*What needs to be done:* Gather the lines below that include the string "candle", copying each in full.

*Provided records:*
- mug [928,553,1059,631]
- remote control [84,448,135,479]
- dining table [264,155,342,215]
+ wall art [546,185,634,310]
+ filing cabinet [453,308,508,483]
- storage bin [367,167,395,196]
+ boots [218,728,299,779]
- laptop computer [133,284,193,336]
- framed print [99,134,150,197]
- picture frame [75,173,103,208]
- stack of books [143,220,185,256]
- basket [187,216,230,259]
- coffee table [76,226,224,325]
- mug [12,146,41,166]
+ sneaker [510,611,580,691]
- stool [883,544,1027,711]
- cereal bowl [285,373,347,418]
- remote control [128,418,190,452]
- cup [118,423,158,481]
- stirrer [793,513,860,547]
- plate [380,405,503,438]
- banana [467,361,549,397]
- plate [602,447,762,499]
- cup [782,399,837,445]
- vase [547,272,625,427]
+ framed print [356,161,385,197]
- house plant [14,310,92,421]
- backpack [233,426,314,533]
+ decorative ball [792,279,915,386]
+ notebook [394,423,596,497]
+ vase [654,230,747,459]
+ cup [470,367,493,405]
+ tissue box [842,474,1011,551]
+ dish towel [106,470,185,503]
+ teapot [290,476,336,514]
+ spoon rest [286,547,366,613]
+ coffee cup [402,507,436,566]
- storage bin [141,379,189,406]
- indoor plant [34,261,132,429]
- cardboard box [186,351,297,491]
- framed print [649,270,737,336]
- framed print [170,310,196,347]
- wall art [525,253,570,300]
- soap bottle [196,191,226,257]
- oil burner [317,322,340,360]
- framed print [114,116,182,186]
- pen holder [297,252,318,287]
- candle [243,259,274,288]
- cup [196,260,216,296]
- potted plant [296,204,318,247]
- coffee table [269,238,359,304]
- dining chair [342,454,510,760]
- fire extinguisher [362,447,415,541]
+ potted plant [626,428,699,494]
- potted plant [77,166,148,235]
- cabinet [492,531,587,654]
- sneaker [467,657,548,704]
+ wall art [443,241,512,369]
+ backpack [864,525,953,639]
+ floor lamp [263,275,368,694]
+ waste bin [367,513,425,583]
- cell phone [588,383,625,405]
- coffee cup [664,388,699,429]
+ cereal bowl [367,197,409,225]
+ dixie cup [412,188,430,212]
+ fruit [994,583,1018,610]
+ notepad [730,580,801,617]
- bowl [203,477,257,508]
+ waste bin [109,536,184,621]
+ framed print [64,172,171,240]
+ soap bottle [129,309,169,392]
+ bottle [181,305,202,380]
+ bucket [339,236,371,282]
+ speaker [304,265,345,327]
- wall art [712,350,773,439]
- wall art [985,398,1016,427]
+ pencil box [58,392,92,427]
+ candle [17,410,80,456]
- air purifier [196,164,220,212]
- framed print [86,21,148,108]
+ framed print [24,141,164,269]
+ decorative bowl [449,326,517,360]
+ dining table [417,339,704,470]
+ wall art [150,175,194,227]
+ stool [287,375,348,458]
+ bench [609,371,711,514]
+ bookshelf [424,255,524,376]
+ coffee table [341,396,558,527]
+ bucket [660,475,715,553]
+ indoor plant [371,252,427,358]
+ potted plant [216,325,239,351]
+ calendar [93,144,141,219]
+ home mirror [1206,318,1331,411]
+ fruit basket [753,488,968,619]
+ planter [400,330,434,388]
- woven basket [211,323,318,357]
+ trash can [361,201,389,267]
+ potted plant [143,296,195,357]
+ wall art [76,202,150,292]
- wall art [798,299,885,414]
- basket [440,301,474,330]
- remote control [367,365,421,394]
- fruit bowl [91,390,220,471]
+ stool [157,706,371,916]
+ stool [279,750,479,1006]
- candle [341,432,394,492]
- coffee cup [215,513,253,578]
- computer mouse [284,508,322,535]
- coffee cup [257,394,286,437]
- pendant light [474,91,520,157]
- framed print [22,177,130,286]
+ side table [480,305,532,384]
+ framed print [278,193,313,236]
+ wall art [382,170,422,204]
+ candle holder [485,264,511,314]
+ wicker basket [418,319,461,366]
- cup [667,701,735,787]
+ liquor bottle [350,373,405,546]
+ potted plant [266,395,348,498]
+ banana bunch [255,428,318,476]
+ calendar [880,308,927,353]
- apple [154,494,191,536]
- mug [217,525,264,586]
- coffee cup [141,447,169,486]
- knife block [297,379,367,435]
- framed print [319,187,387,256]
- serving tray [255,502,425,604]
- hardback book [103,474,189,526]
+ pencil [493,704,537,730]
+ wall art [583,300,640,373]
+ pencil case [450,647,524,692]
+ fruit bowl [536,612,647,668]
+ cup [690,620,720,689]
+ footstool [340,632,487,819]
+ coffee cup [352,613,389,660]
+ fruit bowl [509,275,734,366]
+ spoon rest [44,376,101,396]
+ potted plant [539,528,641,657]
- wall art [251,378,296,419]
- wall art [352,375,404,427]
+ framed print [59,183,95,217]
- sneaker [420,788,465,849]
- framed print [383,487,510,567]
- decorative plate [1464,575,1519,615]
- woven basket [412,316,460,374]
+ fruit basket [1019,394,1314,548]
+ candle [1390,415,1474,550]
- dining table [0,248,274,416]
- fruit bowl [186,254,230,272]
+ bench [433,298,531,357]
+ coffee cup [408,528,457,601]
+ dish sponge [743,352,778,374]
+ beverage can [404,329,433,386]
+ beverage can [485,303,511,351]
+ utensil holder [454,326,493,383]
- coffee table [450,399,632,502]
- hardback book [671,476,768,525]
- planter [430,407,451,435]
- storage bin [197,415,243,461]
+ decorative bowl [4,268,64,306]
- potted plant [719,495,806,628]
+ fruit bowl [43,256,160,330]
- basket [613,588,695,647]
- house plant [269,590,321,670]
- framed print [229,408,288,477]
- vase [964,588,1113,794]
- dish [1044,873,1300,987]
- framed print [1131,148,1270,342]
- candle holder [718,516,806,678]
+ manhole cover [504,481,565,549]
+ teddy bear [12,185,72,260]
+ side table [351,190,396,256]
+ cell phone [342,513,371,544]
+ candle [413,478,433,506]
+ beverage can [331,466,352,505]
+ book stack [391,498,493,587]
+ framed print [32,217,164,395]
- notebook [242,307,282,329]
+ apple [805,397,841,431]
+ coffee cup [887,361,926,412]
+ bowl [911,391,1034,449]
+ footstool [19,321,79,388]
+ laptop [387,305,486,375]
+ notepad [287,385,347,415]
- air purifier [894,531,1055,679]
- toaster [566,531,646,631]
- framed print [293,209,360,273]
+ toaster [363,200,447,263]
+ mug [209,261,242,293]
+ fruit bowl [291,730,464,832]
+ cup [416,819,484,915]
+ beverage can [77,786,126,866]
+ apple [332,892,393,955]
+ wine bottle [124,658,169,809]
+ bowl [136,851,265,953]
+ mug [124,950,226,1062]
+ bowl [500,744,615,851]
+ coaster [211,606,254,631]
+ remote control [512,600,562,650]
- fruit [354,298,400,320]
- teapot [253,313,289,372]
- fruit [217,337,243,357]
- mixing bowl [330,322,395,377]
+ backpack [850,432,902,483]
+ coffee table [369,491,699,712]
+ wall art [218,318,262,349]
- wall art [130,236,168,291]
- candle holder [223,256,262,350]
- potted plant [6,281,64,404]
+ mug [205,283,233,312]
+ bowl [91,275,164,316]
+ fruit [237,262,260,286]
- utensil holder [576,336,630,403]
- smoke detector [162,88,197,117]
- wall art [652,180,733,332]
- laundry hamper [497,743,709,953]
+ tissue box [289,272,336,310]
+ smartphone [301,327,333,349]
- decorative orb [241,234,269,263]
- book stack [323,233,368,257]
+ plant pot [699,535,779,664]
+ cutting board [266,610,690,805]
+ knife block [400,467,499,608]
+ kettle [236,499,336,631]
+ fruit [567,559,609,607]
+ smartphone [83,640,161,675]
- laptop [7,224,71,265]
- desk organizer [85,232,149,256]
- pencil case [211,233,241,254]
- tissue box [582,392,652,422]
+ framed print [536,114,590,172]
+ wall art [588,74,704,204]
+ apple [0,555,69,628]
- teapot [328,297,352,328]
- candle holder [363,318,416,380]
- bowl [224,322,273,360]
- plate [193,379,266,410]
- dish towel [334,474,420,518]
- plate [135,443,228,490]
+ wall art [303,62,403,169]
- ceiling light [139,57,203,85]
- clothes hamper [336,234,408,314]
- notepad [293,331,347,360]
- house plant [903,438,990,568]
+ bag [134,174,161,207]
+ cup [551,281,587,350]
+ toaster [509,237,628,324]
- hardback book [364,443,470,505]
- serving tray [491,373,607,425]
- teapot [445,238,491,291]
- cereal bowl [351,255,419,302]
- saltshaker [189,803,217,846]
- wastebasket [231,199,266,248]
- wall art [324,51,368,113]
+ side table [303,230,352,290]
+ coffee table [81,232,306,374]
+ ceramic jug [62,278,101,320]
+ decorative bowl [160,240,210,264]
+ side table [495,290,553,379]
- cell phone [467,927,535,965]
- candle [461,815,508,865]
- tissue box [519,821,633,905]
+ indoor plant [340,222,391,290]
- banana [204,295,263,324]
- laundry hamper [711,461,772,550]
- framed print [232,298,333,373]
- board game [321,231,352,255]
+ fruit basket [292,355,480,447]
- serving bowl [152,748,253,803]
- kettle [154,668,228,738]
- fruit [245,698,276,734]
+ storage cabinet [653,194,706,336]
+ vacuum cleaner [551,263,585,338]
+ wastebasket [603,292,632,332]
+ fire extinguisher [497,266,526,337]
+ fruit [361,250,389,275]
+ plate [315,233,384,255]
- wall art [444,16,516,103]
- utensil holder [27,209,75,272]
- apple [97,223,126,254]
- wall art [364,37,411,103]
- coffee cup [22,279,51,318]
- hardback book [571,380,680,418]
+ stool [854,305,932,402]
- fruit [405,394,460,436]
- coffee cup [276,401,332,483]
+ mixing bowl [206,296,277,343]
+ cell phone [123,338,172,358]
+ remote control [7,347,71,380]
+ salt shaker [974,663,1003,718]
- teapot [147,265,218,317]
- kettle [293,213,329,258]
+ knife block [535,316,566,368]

*Solution for this problem:*
- candle [243,259,274,288]
+ candle [17,410,80,456]
- candle [341,432,394,492]
+ candle holder [485,264,511,314]
+ candle [1390,415,1474,550]
- candle holder [718,516,806,678]
+ candle [413,478,433,506]
- candle holder [223,256,262,350]
- candle holder [363,318,416,380]
- candle [461,815,508,865]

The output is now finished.